→ **REQUIREMENT**: The span to repeat in the listing below runs from the line containing "Political Parity We" to the line containing "violent, so much", inclusive. Repeat it exactly, and only it.

[[ EXERCISE INPUTS, beginning ]]

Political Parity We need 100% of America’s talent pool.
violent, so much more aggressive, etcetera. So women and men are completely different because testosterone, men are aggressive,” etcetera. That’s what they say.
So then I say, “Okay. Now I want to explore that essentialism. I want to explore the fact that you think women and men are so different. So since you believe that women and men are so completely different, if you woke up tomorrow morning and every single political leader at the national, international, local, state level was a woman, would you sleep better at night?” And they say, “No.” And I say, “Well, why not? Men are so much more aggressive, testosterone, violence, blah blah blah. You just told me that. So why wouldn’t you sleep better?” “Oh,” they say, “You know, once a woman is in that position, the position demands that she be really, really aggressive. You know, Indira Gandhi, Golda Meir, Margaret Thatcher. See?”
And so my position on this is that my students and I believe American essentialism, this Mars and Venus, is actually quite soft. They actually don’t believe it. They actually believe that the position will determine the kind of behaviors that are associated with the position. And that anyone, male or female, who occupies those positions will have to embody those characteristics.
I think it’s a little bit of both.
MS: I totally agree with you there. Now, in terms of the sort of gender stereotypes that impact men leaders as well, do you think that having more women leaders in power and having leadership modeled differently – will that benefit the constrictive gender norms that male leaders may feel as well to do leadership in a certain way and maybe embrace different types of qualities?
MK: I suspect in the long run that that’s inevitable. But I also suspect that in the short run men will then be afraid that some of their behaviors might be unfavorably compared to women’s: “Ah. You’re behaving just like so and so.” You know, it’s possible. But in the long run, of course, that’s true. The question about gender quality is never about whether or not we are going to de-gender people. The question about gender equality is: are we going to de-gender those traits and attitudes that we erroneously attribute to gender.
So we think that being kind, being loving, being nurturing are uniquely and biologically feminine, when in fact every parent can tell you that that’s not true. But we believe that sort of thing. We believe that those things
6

[[ EXERCISE INPUTS, end ]]
[[ EXERCISE INPUTS, beginning ]]

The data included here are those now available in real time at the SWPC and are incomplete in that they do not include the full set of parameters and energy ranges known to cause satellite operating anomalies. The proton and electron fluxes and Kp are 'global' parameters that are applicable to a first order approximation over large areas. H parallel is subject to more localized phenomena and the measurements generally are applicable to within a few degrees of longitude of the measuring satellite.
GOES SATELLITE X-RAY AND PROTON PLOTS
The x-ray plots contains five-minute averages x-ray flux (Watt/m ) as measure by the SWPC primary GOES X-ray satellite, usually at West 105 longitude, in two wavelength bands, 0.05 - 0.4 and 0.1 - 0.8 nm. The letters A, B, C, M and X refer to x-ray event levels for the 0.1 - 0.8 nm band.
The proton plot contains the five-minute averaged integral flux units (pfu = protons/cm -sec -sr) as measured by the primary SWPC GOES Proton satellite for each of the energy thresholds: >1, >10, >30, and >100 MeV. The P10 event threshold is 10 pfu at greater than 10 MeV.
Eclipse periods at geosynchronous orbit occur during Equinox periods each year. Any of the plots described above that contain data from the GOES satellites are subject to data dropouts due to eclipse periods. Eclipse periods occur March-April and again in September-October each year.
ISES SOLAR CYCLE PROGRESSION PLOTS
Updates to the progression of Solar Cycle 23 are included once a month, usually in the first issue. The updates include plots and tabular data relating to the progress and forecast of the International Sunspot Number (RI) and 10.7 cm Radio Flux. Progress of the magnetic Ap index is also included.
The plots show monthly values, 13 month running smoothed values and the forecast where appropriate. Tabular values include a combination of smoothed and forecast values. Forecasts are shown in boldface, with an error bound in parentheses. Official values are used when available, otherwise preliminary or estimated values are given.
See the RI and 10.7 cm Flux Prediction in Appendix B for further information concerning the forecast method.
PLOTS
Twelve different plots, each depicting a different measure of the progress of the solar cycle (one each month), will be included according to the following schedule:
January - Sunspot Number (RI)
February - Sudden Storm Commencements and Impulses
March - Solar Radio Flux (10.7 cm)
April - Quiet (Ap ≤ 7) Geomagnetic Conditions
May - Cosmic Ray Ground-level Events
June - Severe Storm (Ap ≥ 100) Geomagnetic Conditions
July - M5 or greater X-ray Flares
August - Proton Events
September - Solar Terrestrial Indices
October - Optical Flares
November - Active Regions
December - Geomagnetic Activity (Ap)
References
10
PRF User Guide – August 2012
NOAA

[[ EXERCISE INPUTS, end ]]

→ **ANSWER BOX**:
Political Parity We need 100% of America’s talent pool.
violent, so much more aggressive, etcetera. So women and men are completely different because testosterone, men are aggressive,” etcetera. That’s what they say.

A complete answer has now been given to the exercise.